Research

Robotics is often defined as the “intelligent connection of perception to action” (M. Bradley, “Artificial Intelligence and Robotics”, MIT, 1984 [Link]).

Motion Planning and Control for High-Speed, Vision-Based Quadrotor Flight

Quadrotors are very agile, yet simple aerial vehicles, and recent work showed they can execute extremely complex maneuvers. Most of this work relies on motion-capture systems for state estimation, preventing those machines from exploiting their potentials in the real world. Conversely, I am interested in executing agile flight with quadrotors using solely onboard sensing (namely, a single camera and an IMU) and computing.
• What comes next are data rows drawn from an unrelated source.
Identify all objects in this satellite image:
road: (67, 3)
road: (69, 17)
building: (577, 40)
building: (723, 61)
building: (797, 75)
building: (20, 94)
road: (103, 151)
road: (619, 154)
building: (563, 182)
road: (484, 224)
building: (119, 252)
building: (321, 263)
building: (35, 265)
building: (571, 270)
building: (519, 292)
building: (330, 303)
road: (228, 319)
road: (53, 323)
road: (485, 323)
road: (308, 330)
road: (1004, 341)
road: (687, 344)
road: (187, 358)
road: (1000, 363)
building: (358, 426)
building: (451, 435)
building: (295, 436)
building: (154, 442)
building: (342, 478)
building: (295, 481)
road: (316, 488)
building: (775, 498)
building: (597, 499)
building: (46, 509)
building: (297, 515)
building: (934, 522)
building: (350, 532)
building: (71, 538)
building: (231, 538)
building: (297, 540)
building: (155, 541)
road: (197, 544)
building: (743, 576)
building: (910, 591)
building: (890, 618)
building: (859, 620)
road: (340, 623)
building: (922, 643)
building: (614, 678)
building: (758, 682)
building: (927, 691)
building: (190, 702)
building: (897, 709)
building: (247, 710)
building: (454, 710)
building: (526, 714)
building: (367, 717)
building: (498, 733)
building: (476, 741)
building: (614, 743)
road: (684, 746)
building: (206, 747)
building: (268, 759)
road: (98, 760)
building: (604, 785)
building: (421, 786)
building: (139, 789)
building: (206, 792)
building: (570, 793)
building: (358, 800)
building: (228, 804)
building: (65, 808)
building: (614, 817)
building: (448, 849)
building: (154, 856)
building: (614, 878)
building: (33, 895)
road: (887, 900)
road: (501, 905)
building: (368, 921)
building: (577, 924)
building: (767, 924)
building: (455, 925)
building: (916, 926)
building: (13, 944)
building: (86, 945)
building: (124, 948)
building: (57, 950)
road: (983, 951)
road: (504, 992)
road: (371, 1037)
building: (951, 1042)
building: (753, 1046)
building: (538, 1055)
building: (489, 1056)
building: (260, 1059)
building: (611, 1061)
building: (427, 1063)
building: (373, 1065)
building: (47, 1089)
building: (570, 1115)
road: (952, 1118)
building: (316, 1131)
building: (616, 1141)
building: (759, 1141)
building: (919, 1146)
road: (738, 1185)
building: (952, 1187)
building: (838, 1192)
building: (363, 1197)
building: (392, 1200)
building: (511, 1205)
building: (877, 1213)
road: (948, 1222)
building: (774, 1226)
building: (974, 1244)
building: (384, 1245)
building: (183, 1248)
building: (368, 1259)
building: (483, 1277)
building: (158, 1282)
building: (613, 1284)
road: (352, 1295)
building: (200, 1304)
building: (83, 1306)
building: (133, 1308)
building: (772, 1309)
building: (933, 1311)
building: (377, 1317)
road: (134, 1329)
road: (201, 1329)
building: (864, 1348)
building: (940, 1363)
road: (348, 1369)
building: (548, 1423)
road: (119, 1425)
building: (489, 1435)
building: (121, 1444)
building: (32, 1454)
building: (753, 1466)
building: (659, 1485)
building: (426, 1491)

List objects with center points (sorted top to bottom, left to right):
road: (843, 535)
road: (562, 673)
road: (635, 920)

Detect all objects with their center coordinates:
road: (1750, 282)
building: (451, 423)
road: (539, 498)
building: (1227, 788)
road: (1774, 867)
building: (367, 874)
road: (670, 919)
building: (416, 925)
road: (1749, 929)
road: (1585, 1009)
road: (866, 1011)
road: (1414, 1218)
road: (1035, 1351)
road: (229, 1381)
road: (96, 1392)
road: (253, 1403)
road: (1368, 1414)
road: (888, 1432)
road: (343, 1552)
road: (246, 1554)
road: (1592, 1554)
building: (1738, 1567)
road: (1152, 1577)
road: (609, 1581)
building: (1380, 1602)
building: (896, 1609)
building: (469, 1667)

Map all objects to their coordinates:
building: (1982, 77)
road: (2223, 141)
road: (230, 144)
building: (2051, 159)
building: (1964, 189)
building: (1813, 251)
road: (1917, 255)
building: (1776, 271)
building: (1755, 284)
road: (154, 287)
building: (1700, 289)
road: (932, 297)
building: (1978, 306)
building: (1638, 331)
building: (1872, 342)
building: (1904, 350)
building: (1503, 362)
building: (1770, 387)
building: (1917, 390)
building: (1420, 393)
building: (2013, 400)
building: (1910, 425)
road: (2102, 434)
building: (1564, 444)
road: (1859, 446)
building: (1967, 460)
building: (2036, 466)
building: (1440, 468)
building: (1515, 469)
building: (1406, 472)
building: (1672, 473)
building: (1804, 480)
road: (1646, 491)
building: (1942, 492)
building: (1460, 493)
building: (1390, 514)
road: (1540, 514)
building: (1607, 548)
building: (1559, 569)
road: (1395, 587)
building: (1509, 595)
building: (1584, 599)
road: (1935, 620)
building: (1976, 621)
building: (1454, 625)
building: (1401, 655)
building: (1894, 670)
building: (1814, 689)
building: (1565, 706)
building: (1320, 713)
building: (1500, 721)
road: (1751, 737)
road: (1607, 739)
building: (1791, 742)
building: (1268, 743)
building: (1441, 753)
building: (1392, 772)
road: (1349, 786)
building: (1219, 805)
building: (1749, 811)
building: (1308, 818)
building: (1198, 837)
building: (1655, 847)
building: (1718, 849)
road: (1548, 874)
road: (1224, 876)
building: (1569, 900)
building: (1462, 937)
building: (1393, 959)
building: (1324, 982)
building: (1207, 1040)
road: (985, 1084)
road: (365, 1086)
The advantages of a motion-capture systems over onboard vision are that the state estimate is always available, at high frequency, accurate to the millimeter, and with almost constant noise covariance within the tracking volume. Conversely, a state estimate from onboard vision can be intermittent; furthermore, its covariance increases quadratically with the distance from the scene and is strongly affected by the type of structure and texture of the scene, as well as by the motion of the robot (e.g., motion blur). Therefore, to execute a complex aggressive maneuver, while using only onboard sensing, it becomes necessary to couple perception with the trajectory generation process (i.e., active vision).

This leads to a number of interesting challenges and open questions, since sensing and control cannot be treated as two separated problems. On the contrary, it is necessary to create synergy between perception and action (i.e., motion planning and control) by coupling them. This is especially true with inherently unstable, under-actuated robotic platforms as quadrotors.